Introduction
Percutaneous endoscopic gastrostomy (PEG) should be considered a first-line technique for long-term enteral feeding. This option is not definitive, and if the tube is removed the gastrocutaneous tract is expected to start healing within 24 h. Nonetheless, in some patients the tract fails to heal and the gastrocutaneous fistula persists. Endoscopic management is nowadays considered the first-line step in these cases. Through-the-scope (TTSC) or over-the-scope clips, argon plasma coagulation (APC) or even endoscopy-assisted suturing are options in avoiding surgical intervention in these fragile patients [1, 2]. The authors present 2 cases with chronic and refractory gasrocutaneous fistulas, after removal of PEG tubes, in which a different endoscopic approach was attempted.
Case 1
An 82-year-old woman, with enteral tube feeding due to amyotrophic lateral sclerosis since October 2020, was hospitalized for peristomal leakage 1 year later. Analytically, there were no relevant abnormalities. Her 24-Fr PEG tube was removed, the fistula borders were endoscopically cauterized by APC and the fistula partially closed with 3 TTSC. A 20-Fr PEG tube was placed but, 1 month later, we opted for permanent removal due to maintained peristomal drainage. Two weeks later the fistula persisted, so we proceeded with closure with an adapted tulip-bundle technique. The fistula edges were cauterized by APC, at 1.5L/min 50W, and an Endoloop® was positioned, anchored to the bordering normal mucosa, with five 11 mm TTSC, as seen in Figure 1a and b. The Endoloop® was tightened, with adequate endoscopic closure (shown in Fig. 1c). No procedure-related complications were reported. The patient passed away in April 2022 without fistula recurrence.

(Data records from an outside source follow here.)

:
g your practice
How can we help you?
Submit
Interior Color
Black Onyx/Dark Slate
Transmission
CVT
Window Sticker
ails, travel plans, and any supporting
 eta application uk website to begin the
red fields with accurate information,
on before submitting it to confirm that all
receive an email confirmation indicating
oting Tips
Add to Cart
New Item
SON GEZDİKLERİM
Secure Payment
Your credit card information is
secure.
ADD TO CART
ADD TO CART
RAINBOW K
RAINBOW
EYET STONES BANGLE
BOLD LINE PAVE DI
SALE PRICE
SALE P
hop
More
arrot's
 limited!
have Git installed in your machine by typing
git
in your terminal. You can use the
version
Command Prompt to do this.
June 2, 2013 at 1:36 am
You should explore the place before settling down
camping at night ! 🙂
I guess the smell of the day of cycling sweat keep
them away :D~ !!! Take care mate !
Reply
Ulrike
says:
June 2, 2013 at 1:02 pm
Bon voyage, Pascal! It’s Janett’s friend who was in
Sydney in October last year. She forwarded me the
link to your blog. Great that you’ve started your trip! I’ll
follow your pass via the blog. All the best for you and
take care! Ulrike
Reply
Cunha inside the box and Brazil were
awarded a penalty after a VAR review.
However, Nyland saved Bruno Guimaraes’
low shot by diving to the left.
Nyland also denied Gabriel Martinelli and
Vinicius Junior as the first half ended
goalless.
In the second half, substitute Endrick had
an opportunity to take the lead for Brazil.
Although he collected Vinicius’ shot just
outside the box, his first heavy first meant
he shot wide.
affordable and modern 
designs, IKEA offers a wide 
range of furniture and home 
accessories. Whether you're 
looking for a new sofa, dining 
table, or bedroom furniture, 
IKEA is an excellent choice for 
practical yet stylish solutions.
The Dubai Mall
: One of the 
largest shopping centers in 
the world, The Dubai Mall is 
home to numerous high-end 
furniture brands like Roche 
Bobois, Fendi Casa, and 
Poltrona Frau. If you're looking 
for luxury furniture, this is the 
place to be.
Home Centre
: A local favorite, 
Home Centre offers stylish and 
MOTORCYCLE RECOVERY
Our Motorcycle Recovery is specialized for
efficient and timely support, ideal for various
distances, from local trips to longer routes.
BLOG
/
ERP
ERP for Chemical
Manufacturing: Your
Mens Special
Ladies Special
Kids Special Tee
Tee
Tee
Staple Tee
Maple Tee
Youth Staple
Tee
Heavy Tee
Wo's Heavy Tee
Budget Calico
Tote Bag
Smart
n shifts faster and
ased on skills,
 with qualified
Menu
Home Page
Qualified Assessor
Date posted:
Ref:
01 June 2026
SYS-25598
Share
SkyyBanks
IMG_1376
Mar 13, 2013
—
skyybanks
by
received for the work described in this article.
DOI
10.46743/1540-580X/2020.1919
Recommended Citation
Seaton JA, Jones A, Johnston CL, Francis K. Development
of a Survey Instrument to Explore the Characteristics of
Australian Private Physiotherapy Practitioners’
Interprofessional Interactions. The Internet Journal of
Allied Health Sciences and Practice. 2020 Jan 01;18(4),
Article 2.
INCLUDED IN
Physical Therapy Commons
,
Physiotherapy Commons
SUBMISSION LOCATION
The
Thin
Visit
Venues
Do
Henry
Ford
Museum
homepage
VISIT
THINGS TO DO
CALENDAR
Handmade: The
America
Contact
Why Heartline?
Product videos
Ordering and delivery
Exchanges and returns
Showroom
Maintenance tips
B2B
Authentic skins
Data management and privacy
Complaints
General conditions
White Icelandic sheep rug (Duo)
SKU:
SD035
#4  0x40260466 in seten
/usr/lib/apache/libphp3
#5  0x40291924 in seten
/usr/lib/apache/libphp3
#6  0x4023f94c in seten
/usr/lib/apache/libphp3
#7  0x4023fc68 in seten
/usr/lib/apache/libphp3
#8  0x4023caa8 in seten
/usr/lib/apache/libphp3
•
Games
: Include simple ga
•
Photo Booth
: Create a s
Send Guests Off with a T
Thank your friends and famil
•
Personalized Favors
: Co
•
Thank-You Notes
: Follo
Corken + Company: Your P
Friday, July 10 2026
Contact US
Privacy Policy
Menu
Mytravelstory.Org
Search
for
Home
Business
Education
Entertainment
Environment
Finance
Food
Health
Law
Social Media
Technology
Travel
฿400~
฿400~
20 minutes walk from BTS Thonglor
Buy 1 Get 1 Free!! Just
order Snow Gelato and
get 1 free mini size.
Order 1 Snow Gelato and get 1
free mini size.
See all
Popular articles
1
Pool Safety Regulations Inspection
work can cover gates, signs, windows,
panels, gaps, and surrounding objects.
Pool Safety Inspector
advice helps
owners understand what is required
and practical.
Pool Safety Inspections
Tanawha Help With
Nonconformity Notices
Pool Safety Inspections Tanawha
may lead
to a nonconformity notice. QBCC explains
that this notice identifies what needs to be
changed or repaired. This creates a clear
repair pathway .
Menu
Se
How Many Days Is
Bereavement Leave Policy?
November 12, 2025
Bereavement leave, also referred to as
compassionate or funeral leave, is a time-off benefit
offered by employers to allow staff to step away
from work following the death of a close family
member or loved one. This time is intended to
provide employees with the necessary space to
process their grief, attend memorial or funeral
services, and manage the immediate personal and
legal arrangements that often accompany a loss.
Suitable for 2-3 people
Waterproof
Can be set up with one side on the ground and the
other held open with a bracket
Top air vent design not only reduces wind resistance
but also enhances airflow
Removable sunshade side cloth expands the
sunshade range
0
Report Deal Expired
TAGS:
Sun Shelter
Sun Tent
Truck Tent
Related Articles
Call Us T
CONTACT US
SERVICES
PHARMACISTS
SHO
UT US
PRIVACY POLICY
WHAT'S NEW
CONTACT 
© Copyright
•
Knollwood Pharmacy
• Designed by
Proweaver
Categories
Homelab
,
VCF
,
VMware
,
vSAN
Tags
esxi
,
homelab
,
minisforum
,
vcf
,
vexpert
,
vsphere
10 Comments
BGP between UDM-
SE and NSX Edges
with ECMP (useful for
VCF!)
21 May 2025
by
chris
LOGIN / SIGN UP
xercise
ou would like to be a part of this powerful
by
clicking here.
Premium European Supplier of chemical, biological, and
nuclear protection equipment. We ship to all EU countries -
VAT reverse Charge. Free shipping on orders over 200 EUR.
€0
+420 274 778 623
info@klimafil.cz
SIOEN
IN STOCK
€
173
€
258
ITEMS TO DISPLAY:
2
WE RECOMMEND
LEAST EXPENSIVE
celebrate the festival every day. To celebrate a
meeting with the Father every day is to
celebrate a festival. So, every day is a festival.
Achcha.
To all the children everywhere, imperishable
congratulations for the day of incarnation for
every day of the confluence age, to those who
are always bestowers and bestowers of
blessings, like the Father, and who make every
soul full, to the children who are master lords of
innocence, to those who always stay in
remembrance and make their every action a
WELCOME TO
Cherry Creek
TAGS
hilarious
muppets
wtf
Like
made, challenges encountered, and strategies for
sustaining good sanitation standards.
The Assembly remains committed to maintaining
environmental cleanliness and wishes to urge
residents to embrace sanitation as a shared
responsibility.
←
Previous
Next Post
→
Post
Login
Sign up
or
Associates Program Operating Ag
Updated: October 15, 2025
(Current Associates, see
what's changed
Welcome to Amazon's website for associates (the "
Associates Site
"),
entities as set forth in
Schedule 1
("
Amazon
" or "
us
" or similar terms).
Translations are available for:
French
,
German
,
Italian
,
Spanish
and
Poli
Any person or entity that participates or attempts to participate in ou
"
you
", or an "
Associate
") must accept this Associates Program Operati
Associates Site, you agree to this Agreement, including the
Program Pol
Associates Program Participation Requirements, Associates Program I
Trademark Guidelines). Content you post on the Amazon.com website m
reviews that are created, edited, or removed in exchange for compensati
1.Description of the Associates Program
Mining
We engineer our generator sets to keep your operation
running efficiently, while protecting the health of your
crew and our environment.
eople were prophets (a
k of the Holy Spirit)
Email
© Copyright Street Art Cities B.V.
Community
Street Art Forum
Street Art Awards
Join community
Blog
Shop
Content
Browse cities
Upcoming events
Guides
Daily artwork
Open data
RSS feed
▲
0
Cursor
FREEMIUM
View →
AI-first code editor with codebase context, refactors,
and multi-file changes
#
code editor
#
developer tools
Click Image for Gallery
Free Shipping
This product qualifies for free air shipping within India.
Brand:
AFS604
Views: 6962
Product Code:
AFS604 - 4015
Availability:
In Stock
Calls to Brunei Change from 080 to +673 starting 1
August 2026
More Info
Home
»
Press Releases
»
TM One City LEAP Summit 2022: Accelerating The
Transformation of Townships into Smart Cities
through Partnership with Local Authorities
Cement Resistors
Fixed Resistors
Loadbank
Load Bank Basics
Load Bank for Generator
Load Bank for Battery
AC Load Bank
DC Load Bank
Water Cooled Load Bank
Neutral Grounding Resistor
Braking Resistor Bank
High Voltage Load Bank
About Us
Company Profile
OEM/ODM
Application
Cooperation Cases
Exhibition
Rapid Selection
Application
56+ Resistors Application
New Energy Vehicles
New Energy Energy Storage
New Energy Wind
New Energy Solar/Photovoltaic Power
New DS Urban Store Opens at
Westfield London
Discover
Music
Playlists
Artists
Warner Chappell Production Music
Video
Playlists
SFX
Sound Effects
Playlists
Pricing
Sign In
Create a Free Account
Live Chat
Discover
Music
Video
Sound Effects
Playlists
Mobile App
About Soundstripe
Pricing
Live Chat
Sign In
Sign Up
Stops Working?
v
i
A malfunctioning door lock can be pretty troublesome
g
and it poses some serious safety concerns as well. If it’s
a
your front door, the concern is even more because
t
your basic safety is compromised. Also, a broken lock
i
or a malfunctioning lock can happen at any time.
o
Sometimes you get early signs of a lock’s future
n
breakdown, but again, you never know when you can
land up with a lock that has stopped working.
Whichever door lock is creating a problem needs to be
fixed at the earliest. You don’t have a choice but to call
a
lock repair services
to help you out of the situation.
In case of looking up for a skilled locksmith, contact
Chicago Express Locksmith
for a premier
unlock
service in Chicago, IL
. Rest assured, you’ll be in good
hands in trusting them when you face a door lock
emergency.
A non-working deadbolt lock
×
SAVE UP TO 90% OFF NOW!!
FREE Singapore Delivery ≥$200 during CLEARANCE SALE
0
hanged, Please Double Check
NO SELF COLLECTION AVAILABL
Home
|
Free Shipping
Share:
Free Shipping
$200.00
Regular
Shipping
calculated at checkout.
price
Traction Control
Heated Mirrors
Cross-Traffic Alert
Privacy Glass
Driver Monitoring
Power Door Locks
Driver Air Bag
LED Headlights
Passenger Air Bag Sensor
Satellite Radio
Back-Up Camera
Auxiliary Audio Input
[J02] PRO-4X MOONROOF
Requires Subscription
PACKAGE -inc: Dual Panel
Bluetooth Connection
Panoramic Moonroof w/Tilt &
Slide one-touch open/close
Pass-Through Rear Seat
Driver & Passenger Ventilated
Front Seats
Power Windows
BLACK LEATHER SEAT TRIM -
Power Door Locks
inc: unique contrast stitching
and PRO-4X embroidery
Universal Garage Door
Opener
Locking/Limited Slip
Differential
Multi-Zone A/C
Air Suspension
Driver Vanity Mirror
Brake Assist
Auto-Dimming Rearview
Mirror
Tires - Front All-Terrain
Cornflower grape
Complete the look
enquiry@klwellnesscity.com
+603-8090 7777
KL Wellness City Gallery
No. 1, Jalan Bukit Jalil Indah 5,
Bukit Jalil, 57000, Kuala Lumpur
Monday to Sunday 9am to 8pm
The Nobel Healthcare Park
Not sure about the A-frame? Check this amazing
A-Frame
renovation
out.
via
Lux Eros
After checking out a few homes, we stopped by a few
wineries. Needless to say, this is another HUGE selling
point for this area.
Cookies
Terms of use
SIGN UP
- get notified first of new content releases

Fig. 1 Endoscopic closure of a chronic and refractory gastrocutaneous fistula in an 82-year-old woman. a Cauterization by APC of the defect borders. b After Endoloop® introduction and positioning, 5 TTSC were required and anchored in the adjacent normal mucosa. c Endoscopic closure of the defect after Endoloop® tightening.
Case 2
A 42-year-old quadriplegic man, under PEG tube feeding since June2015, was first admitted for abdominal wall cellulitis in September 2021, as seen in Figure 2. At admission, hemoglobin, albumin, and natremia were low (10.3 g/dL, 2.8 g/dL, and 135 mmol/L, respectively). His 24-Fr feeding tube was removed, a guidewire was positioned in its place, and antibiotics were started. As drainage persisted, we opted for endoscopic treatment. The fistula edges were cauterized by APC, at 1.5L/min 50W, before an over-the-score clips was positioned. Although with initial success, 2 months later the fistula reoccurred and a new endoscopy attempt was performed with 8 TTSC. An unsuccessful attempt to use the tulip-bundle technique was made, with Endoloop® failure. Five months later drainage persisted, and endoscopic treatment with tulip-bundle technique was proposed. Following cauterization of the edges, an Endoloop® was anchored to the mucosa bordering the defect using six 11 mm TTSC. The Endoloop® was tightened and closed the fistula edges, as illustrated in Figure 3a-c. This procedure was uneventful, and the patient was discharged with successful fistula closure. Unfortunately, 1 year later, probably due to patient’s intrinsic frailty, the fistula recurred, and surgical repair was deemed necessary.

Fig. 3 Endoscopic closure of the second chronic and refractory gastrocutaneous fistula described. a and b: Cauterization by APC of the defect borders. c The Endoloop® was positioned using 6 TTSC and tightened, successfully closing the fistula.
Only a handful of cases using the endoscopic tulip-bundle technique for closure of chronic gastrocutaneous fistulas have been described so far [3, 4]. Even so, it is an efficient and safe nonsurgical option, particularly helpful in high-risk patients. One could argue its role as an early approach for gastrocutaneous fistulas in the hope of reducing recurrence.